## TEXTE À LIRE

..............................

L’Escale inévitable
Carmen Pennarun
L’amuse Loutre (2018)
(Par Annie Forest-Abou Mansour)
L’Escale inévitable, le recueil poétique de Carmen Pennarun, est un voyage magique et éblouissant au pays des mots. La poétesse joue, mi sérieuse, mi amusée, le cœur gorgé d’émotions, de tendresse et de bienveillance, avec eux : « Accordons à la légèreté/ de s’évanouir dans l’azur – main tenant ( e ) », « (…) une Lune bohème / (mienne) », « Le langage en travées de silence », « et je les trie sous rire », Elle glisse entre parenthèses des termes, des graphèmes, clins d’œil complices au lecteur, concrétisant des temps de silence par des vides typographiques. Magicienne, elle transforme les substantifs en verbes, « (…) l’eau claire (…) m’assaille et me vertige », « Ton mouvement vagabond – Ô Vie – passe par des chemins, entre genêts et bruyères, où s’étoilent mes pas ». Abandonnant les rimes et la ponctuation, elle offre une poésie libre comme l’eau de l’Océan et de la mer, comme celle des larmes, fluidifiée et rythmée par des allitérations en « l » : « C’est flou ce que je bleu (s) / d’un pleur qui déboule en plumant / ». L’alternance de poèmes longs et courts, la présence d’haikus, les nombreux verbes de mouvement (« Je cabriole entre nuages / je bondis d’une couleur de l’arc / à une autre valeur en ciel »), ses audaces et ses innovations créent tout un dynamisme poétique, une mise en mouvement du texte qui épouse le tempo des éléments naturels, sources d’inspiration et de rêve, passeurs de messages que la narratrice seule sait déchiffrer : « je lis les messages / que l’ombre et la lumière / écrivent sur les pierres / du chemin ». Les mondes fascinants de la poésie et de la nature sortis du chaudron des mots entrent en contact, se mêlent, s’entrelacent.

..............................

## EXTRAIT DE DONNÉES
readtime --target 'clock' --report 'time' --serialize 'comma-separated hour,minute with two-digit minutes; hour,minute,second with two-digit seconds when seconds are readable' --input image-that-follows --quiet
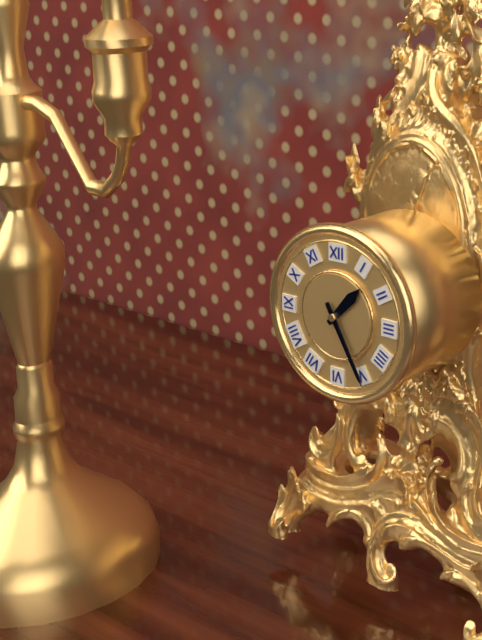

..............................

## EXERCICES À FAIRE
(a) Répondez à ces questions sur la critique de L’Escale inévitable :
(i) Chez quel éditeur et en quelle année le recueil a-t-il paru ?
(ii) Qu’abandonne la poétesse dans son écriture ?
(iii) Par des allitérations en quelle lettre sa poésie est-elle rythmée ?
(b) Reprenez la critique de L’Escale inévitable après sa dernière phrase et poursuivez-la.

## RÉPONSES DANS L’ORDRE
(a)
(i) Chez L’amuse Loutre, en 2018.
(ii) Les rimes et la ponctuation.
(iii) En « l ».

(b)
L’association de termes inattendus, vieillis (« les remous insistants du mésaise »), rares (« Par les silences / je traverse l’estran ») ou inventés, d’une densité extraordinaire emporte le lecteur dans une fête des sens, dans une danse tourbillonnante et légère. Valse des mots et de l’écriture, glissement des sons, bercement des vagues, « heurt / des flots sur les récits des jours », ondoiement de l’eau. Carmen Pennarun recueille avec les mots la vibration de la vie et la fait glisser vers son imaginaire enraciné dans la nature bretonne. Elle part du réel (« Saint Malo », « La tempête du 1er janvier ») pour accéder à l’œuvre d’art. La Bretagne réelle ou mythique donne naissance à l’écriture : « Dans la nuit, les grèves falunes / (lui) soufflent des mots (…) ». Le silence aide et favorise la création : « Le silence au moment où la mer se retire / ouvre l’espace aux mots figés sous le masque (…) ». Même lorsque la voix se taira, privée de la possibilité de verbaliser, derrière le silence, les mots subsisteront toujours : « et, quand notre petite voix / se laissera recouvrir / d’un immense silence / il y aura dans nos poches / mêlés aux trésors rocailleux / des messages bien pliés / et la mer – ô merveille / en relèvera les graphies / d’une prouesse d’émeraude ». Chaque poème est une fraction de temps qui devient un moment d’éternité féérique. Tout un flux et un reflux, une respiration, une régulation s’effectuent par la coulée des images. Orphée des temps modernes, Carmen Pennarun enivre le lecteur de sons, de couleurs, d’images, de souffles légers, maelstrom esthétique, vertige de beauté, loin de la réalité et du matérialisme décevants : « Comme si la réalité ne pouvait / que décevoir mes rêves de sirène, / car la terre et les dons des hommes, où qu’on aille, / s’accordent à trop de matérialité ».
Le voyage n’est pas toujours aisé pour la poétesse. La mer peut être « furibonde », les rêves « abattus ». Et le monde est fait de contradictions, d’interdictions, de tempêtes, d’agitation, d’indifférence. « L’émotion est le socle sur lequel s’appuie la vie, / mais ce socle est de sable et l’assaut répété des vagues / conduit à son inévitable nivellement… ». Cependant l’espoir et la confiance dominent. « L’escale est inévitable » dans l’univers apaisé et lumineux de l’être : « On ne localise pas mon île, elle n’existe / que dans mon monde intérieur. C’est un sanctuaire, vibrant de couleurs changeantes, / ses eaux s’harmonisent avec mes états d’être ».
Dans son recueil lyrique L’Escale inévitable, poétique de la nature, de l’eau, qui inclut une dimension visuelle, sonore, ondulatoire, Carmen Pennarun de sa plume ailée et vaporeuse saisit la quintessence du réel, dit l’ineffable, accède à l’invisible, offre la Beauté de son monde intérieur tout en célébrant la Vie et la nature.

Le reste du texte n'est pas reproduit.